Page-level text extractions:
┄┄┄┄┄┄

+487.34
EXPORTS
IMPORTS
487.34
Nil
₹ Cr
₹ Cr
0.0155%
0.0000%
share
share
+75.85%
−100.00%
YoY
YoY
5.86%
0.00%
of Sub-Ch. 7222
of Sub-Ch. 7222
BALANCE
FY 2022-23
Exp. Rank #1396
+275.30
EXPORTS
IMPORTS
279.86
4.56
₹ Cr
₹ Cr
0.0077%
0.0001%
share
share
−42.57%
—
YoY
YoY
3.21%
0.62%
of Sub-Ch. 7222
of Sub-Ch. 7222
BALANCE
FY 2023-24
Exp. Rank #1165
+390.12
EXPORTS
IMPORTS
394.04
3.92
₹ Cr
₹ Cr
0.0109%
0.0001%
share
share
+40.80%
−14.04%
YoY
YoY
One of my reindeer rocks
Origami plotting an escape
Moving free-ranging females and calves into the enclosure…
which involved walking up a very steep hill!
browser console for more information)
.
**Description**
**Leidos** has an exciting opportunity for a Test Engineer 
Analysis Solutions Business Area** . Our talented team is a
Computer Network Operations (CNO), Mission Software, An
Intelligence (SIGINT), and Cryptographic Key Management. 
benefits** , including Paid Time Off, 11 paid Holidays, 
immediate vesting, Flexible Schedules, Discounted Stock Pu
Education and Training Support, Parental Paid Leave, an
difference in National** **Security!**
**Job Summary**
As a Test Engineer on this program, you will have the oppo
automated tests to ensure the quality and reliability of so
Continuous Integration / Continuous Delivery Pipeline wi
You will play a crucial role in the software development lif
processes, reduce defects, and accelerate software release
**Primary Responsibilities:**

┄┄┄┄┄┄

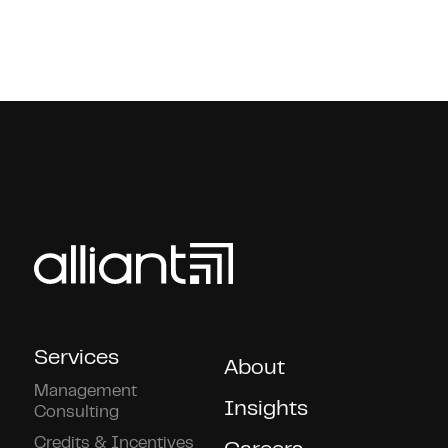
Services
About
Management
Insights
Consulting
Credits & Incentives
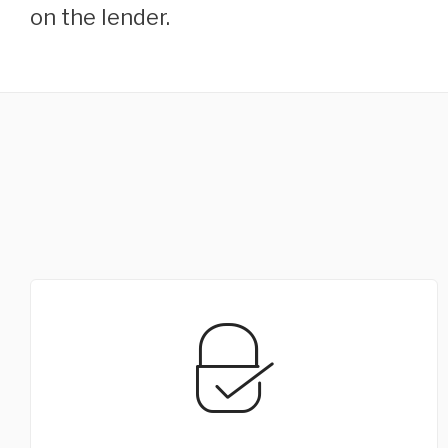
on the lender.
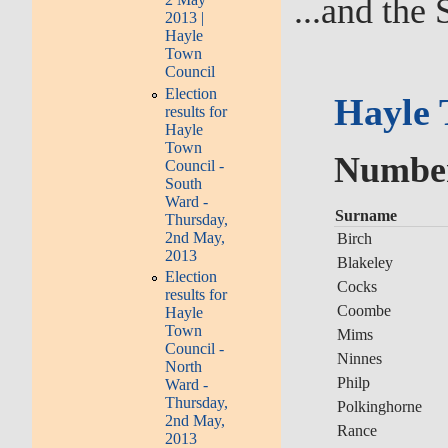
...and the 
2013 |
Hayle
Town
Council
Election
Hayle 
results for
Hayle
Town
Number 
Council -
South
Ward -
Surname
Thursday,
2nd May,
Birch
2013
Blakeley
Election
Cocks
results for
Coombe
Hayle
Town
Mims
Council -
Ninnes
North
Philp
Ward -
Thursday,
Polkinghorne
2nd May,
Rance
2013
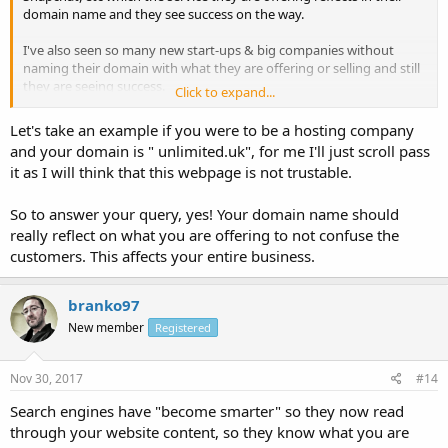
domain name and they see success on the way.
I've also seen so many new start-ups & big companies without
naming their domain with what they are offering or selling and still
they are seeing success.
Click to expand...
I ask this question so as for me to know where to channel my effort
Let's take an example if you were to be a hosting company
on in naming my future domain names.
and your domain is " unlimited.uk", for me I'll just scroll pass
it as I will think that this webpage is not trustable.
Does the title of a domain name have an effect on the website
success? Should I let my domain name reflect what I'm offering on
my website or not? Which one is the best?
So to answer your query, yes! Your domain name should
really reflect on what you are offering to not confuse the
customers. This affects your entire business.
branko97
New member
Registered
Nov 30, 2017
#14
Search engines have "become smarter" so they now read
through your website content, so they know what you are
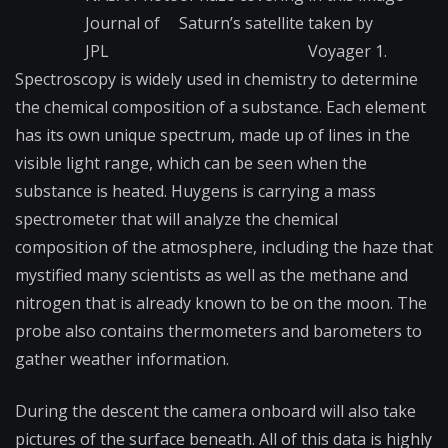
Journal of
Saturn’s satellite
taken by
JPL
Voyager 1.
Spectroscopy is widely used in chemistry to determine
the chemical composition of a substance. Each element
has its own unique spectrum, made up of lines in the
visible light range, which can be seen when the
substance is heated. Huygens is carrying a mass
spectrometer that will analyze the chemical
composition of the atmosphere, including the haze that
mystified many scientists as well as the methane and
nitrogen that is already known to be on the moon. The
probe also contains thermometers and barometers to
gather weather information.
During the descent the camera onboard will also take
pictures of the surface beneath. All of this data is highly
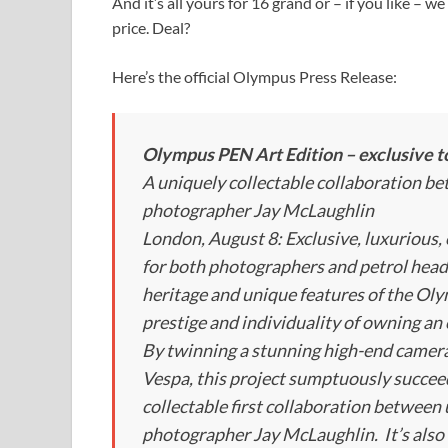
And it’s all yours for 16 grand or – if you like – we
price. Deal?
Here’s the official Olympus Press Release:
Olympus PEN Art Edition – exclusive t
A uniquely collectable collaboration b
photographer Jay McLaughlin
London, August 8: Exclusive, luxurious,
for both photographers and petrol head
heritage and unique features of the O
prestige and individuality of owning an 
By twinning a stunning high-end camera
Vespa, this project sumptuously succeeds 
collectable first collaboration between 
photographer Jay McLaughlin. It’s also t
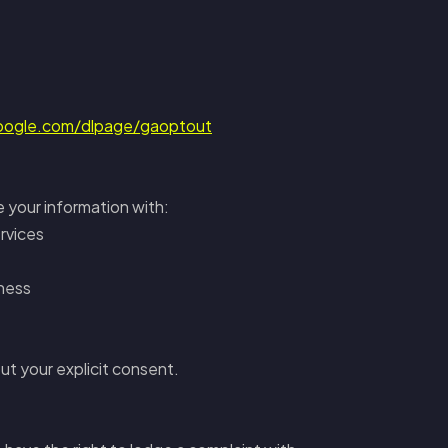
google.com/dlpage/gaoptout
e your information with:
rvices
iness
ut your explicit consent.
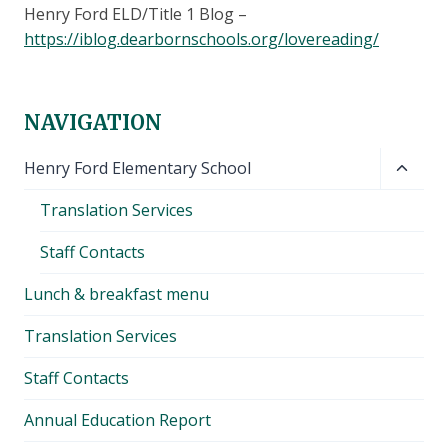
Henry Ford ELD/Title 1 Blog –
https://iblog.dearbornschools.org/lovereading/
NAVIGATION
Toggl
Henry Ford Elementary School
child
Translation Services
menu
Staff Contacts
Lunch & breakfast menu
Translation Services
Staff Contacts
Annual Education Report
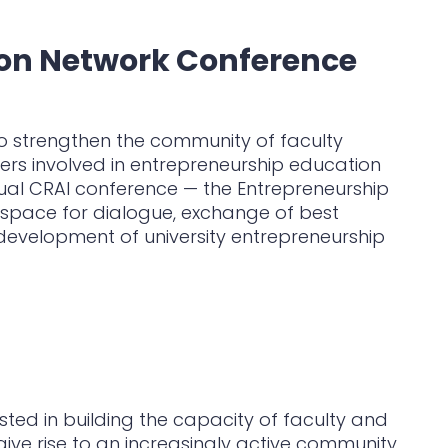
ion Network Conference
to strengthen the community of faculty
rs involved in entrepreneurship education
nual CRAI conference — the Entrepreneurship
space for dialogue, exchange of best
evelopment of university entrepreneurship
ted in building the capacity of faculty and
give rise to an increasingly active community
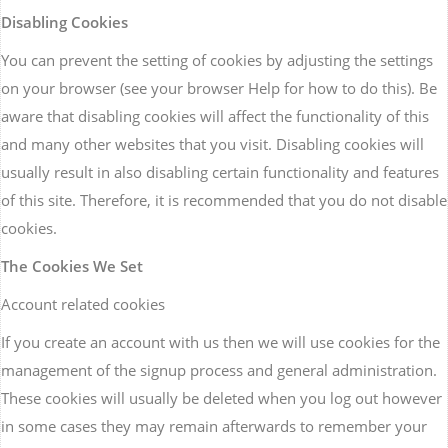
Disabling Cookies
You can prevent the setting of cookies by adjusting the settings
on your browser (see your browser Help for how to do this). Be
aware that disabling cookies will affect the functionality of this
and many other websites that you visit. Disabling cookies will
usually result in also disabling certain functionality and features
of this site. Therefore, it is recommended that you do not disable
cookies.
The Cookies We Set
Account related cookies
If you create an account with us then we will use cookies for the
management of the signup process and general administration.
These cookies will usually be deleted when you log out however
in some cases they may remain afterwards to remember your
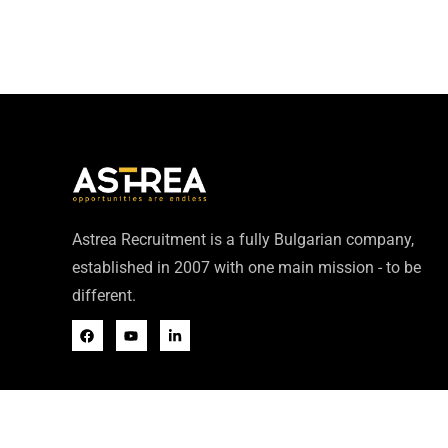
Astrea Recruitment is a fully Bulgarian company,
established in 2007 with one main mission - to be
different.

┄┄┄┄┄┄

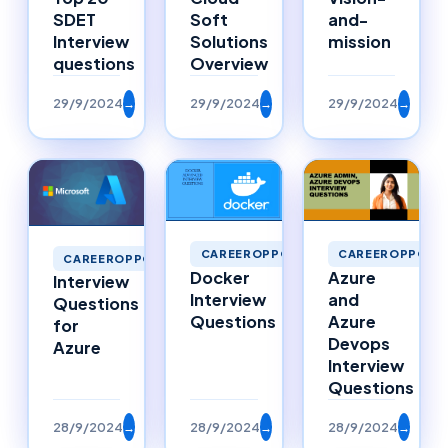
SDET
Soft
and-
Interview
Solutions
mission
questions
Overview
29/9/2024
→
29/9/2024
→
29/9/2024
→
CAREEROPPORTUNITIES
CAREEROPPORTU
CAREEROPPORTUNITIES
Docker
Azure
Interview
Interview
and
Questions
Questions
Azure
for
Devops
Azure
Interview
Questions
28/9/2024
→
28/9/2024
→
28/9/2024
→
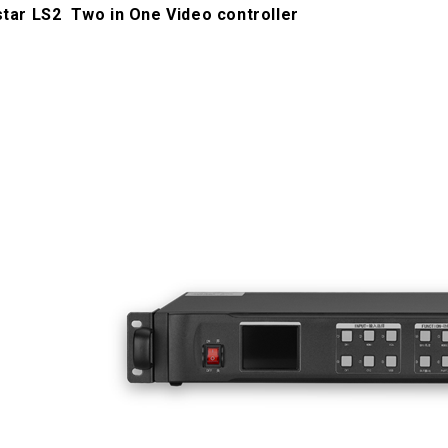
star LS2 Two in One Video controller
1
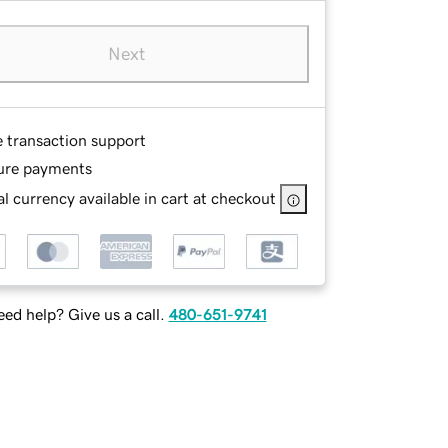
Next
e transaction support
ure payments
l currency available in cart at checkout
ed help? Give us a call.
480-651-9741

┄┄┄┄┄┄

(THE TASK) Each line holding "that" in the records should be copied out.

(ANSWER SPACE)
it as I will think that this webpage is not trustable.
spectrometer that will analyze the chemical
composition of the atmosphere, including the haze that
nitrogen that is already known to be on the moon. The
aware that disabling cookies will affect the functionality of this
and many other websites that you visit. Disabling cookies will
of this site. Therefore, it is recommended that you do not disable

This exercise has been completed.